Fragmento del texto:
>>>>>
Roberto Castro | @rcastrolizarbe
    Director General

Alguna vez, allá por los últimos meses de 2012, circuló en la redacción de DeChalaca un correo electrónico de uno de nuestros integrantes con el siguiente tenor: "Anticipo que si un equipo con el nombre Willy Serrato llega a Primera División, me retiro de toda labor periodística sobre fútbol". Más que una ferrandesca amenaza, era una convicción, solamente comprensible para quienes vivimos los duros años noventa del fútbol peruano.

Es difícil, aunque no imposible, que alguna vez en el tiempo la narración de la historia llegue a explicar por qué en las épocas en que no había Internet ni menos redes sociales, los protagonistas de la noticia -incapaces de defenderse mediante su propia comunicación- estuvieron tan sujetos a la tiranía antojadiza de los medios. Era sencillo para la carroña construir demonios y ensalzar héroes de barro, a través de técnicas viejas de las que hoy quedan rezagos, como la extorsión periodística -léase amenazar con una campaña en contra al dirigente que no estuviera presto a garantizarle algunos favores a cierta prensa vil-. Mucho de lo que usted ha visto o leído sobre personajes del fútbol peruano de aquel tiempo tiene esa raíz.
<<<<<
Ejercicio escrito A:
Responde por favor estas preguntas sobre el fragmento del texto:
(i) ¿En qué redacción circuló el correo electrónico?
(ii) ¿Qué cargo tiene Roberto Castro?
(iii) ¿Qué técnica vieja, de la que hoy quedan rezagos, se menciona como ejemplo?

Datos mostrados:
>>>>>
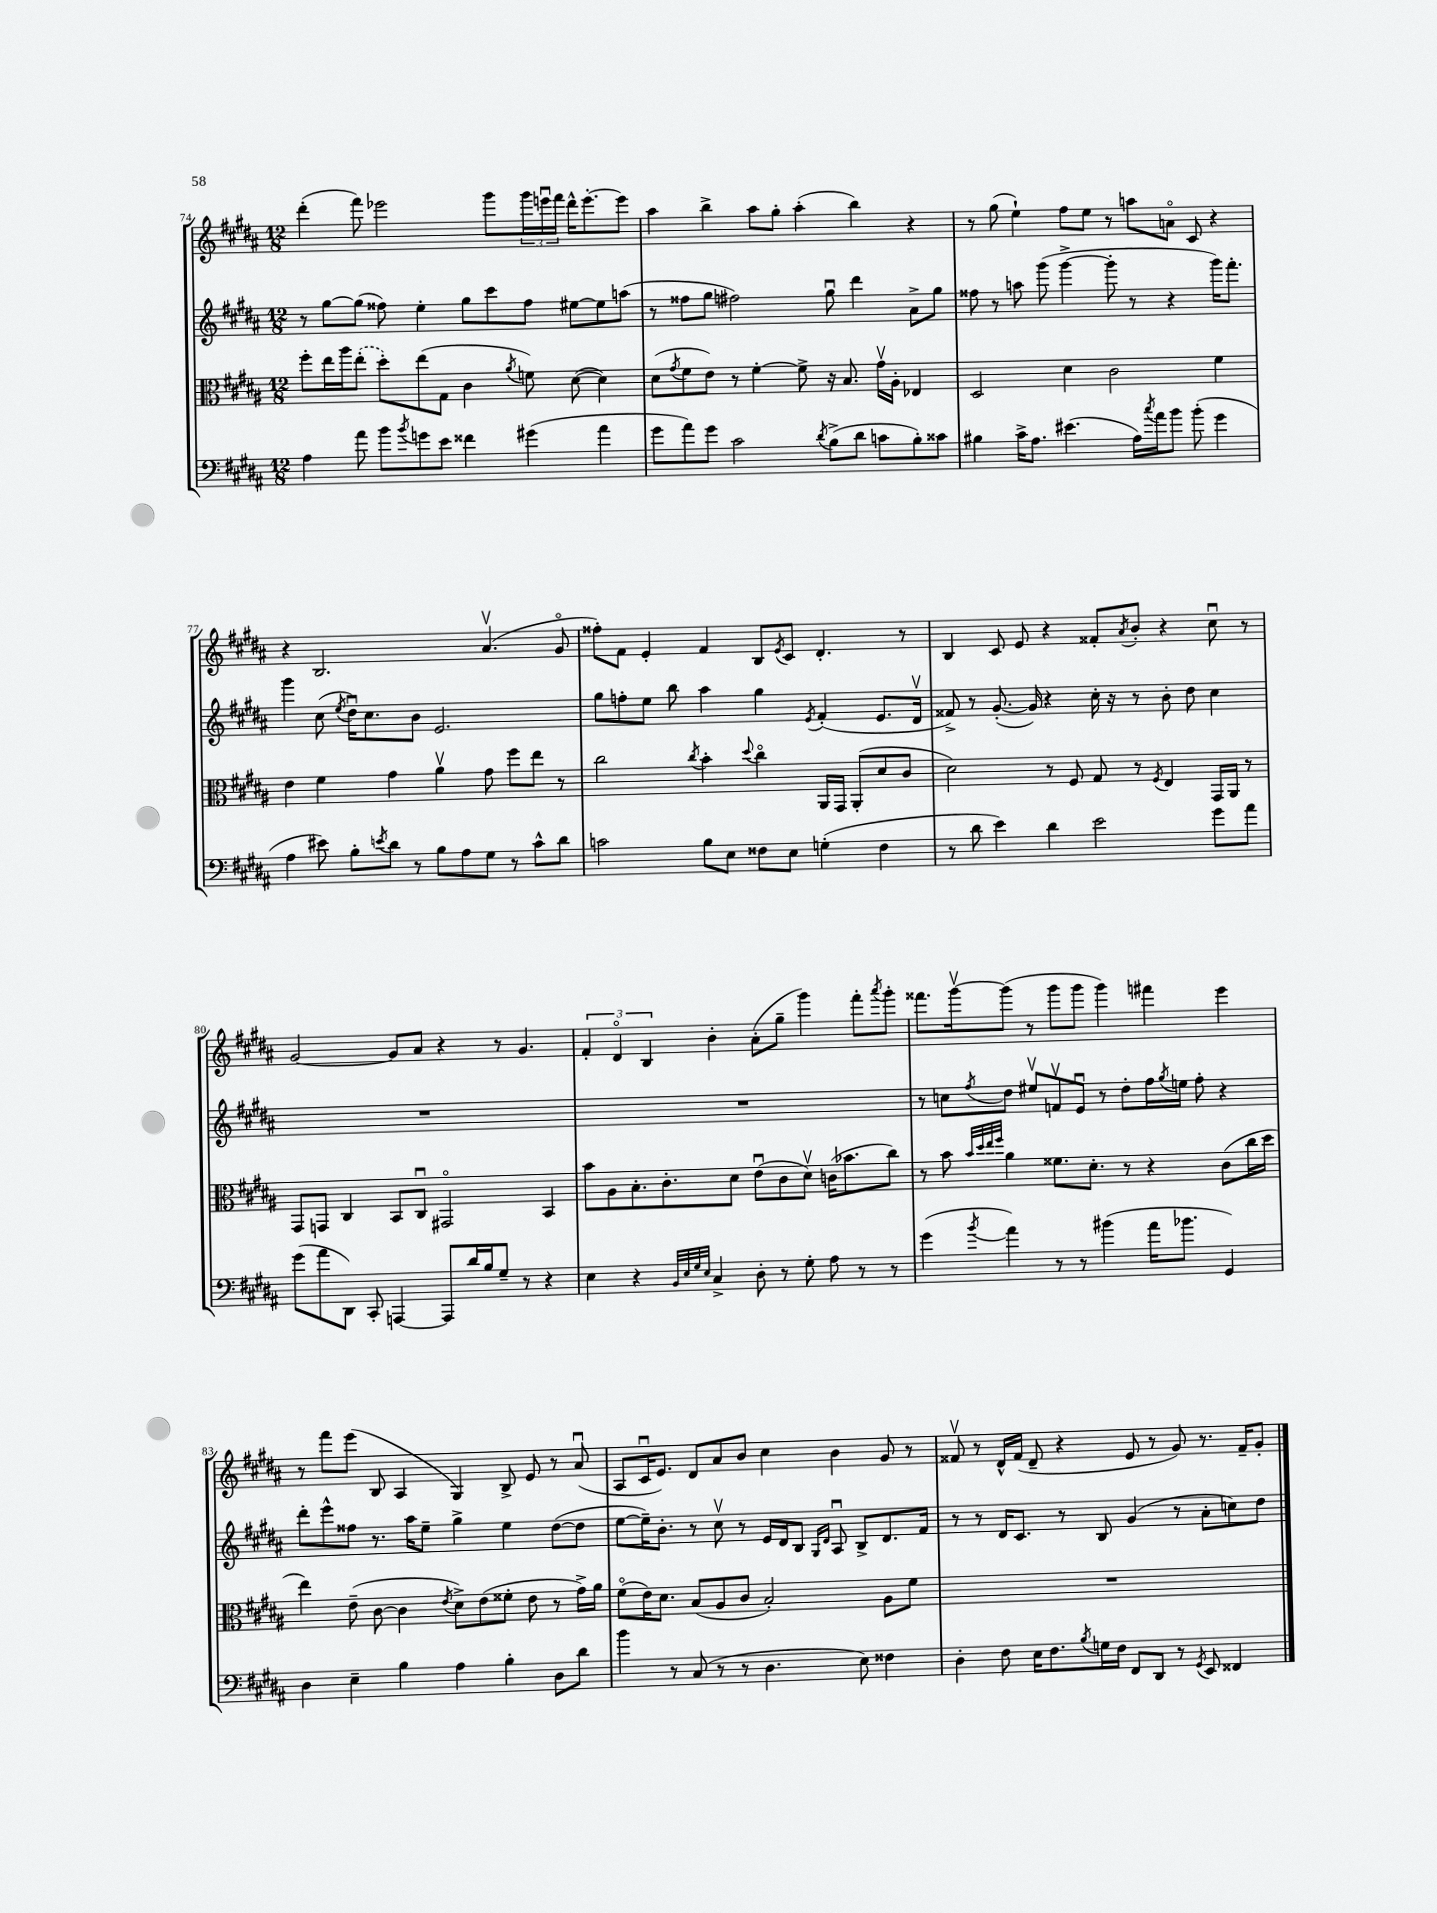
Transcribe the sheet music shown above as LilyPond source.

<<
\new StaffGroup <<
\new Staff = "s0" {
    \clef treble \key b \major \numericTimeSignature \time 12/8
    dis'''4-.( fis'''8) ees'''2 gis'''8 \tuplet 3/2 { gis'''16 e'''16\downbow fis'''16 } dis'''16-^ e'''8.~-. e'''8 |
    ais''4 b''4-> ais''8 gis''8-. ais''4-.( b''4) r4 |
    r8 gis''8( e''4-!) fis''8 e''8 r8 a''8 a'8\flageolet cis'8 r4 |
    r4 b2. ais'4.\upbow( gis'8\flageolet |
    fisis''8-.) fis'8 e'4-. fis'4 b8 \acciaccatura { e'8 } cis'8 dis'4.-. r8 |
    b4 cis'8 e'8 r4 fisis'8-. \acciaccatura { ais'8 } b'8-. r4 cis''8\downbow r8 |
    gis'2~ gis'8 ais'8 r4 r8 gis'4. |
    \tuplet 3/2 { fis'4-. dis'4\flageolet b4 } b'4-. ais'8-.( gis''8-- gis'''4) fis'''8-. \acciaccatura { ais'''8 } gis'''8-. |
    fisis'''8. gis'''16~\upbow gis'''8( r8 gis'''8 gis'''8 gis'''4) fis'''4 e'''4 |
    r8 fis'''8 e'''8( b8 ais4 gis4) b8-> e'8 r8 ais'8\downbow( |
    ais8 cis'16\downbow e'8.) dis'8 ais'8 b'8 cis''4 b'4 gis'8 r8 |
    fisis'8\upbow r8 dis'16-^ fisis'16( dis'8-- r4 e'8 r8 gis'8) r8. fisis'16-- gis'8-. \bar "|." |
}
\new Staff = "s1" {
    \clef treble \key b \major \numericTimeSignature \time 12/8
    r8 gis''8~ gis''8( fisis''8) e''4-. gis''8 cis'''8 fisis''8 eis''8~ eis''8 a''8( |
    r8 fisis''8 gis''8 fis''2) gis''8\downbow dis'''4 ais'8-> gis''8 |
    fisis''8 r8 a''8 gis'''8( gis'''4~-> gis'''8-. r8 r4 gis'''16) fis'''8.-. |
    gis'''4 cis''8( \acciaccatura { e''8 } dis''16\downbow) cis''8. b'8 e'2. |
    gis''8 f''8-. e''8 b''8 ais''4 gis''4 \acciaccatura { e'8 } fis'4-.( e'8. dis'16\upbow |
    fisis'8->) r8 gis'8.~-.( gis'16) r4 cis''16-. r16 r8 b'8-. dis''8 cis''4 |
    R1. |
    R1. |
    r8 c''8 \acciaccatura { fis''8 } dis''8 eis''8\upbow f'8\upbow e'8\downbow r8 dis''8-. fis''16 \acciaccatura { gis''8 } e''16 fis''8-. r4 |
    dis'''8-. e'''8-^ fisis''8 r8. ais''16 e''8-- gis''4-> e''4 dis''8~( dis''8 |
    e''8~ e''16--) b'8.-. r8 cis''8\upbow r8 e'16 dis'16 b8 \grace { gis16 dis'16 } ais8\downbow b8-> dis'8. fis'16 |
    r8 r8 dis'16 cis'8. r8 b8 gis'4( r8 ais'8-. c''8) dis''8 \bar "|." |
}
\new Staff = "s2" {
    \clef alto \key b \major \numericTimeSignature \time 12/8
    fis''8-. e''16 ais''16 \once \slurDashed e''8-.( dis''8-.) e''8( gis8 cis'4 \acciaccatura { ais'8 } f'8) dis'8~( dis'4) |
    dis'8( \acciaccatura { gis'8 } fis'8 e'8) r8 fis'4~-. fis'8-> r16 b8. gis'16\upbow ais16-. ees4 |
    dis2 dis'4 cis'2 fis'4 |
    e'4 fis'4 gis'4 ais'4\upbow gis'8 fis''8 e''8 r8 |
    cis''2 \acciaccatura { cis''8 } b'4-. \appoggiatura { dis''8 } cis''4\flageolet ais,16 gis,16 ais,8-.( dis'8 cis'8 |
    dis'2) r8 fis8 gis8 r8 \acciaccatura { fis8 } e4 gis,16 ais,16 r8 |
    gis,8 g,8 cis4 b,8 cis8\downbow gis,2\flageolet b,4 |
    b'8 ais8 b8.-. cis'8.-. dis'8 e'8\downbow( cis'8 dis'8\upbow) c'16( bes'8. cis''8) |
    r8 b'8 \grace { b'32 dis''32 e''32 fis''32 } ais'4 fisis'8. dis'8.-. r8 r4 cis'8( cis''16 dis''16 |
    e''4) e'8--( cis'8~ cis'4 \acciaccatura { e'8 } dis'8->) e'8( fisis'8-. e'8 r8 gis'16->) ais'16 |
    fis'8\flageolet( e'16) dis'8. b8( ais8 cis'8 b2-.) ais8 fis'8 |
    R1. \bar "|." |
}
\new Staff = "s3" {
    \clef bass \key b \major \numericTimeSignature \time 12/8
    ais4 ais'8 b'8 \acciaccatura { b'8 } g'8 e'8 fisis'4 gis'4( ais'4 |
    gis'8 ais'8) gis'8 cis'2 \acciaccatura { dis'8 } b8->( dis'8 c'8 b8-.) cisis'8 |
    bis4 cis'16-> ais8. eis'4.( ais16) \acciaccatura { cis''8 } ais'16 b'8 b'8-.( gis'4 |
    ais4 eis'8) b8-. \acciaccatura { e'8 } dis'8 r8 b8 ais8 gis8 r8 cis'8-^ dis'8 |
    c'2 b8 e8 fisis8 e8 g4-.( fisis4 |
    r8 dis'8 e'4) dis'4 e'2 gis'8 ais'8 |
    gis'8( ais'8 dis,8) cis,8-. a,,4~ a,,8 dis'16 b16 gis8-- r8 r4 |
    e4 r4 \grace { b,32 e32 gis32 e32 } cis4-> dis8-. r8 gis8-. ais8 r8 r8 |
    gis'4( \acciaccatura { b'8 } ais'4) r8 r8 bis'4( ais'16 bes'8. gis,4) |
    dis4 e4-- b4 ais4 b4-. dis8 dis'8 |
    b'4 r8 cis8( r8 r8 dis4. e8) fisis4 |
    dis4-. fis8 e16 fis8. \acciaccatura { b8 } g16 fis16 fis,8 dis,8 r8 \acciaccatura { gis,8 } e,8 fisis,4 \bar "|." |
}
>>
>>
\layout { \context { \Score currentBarNumber = #74 } }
<<<<<
Ejercicio escrito B:
Indica cuántas líneas de los registros contienen la cadena "numericTimeSignature", distinguiendo mayúsculas de minúsculas. Escribe solo el número.

Resultado correcto A:
(i) En la redacción de DeChalaca.
(ii) Director General.
(iii) La extorsión periodística.

Resultado correcto B:
4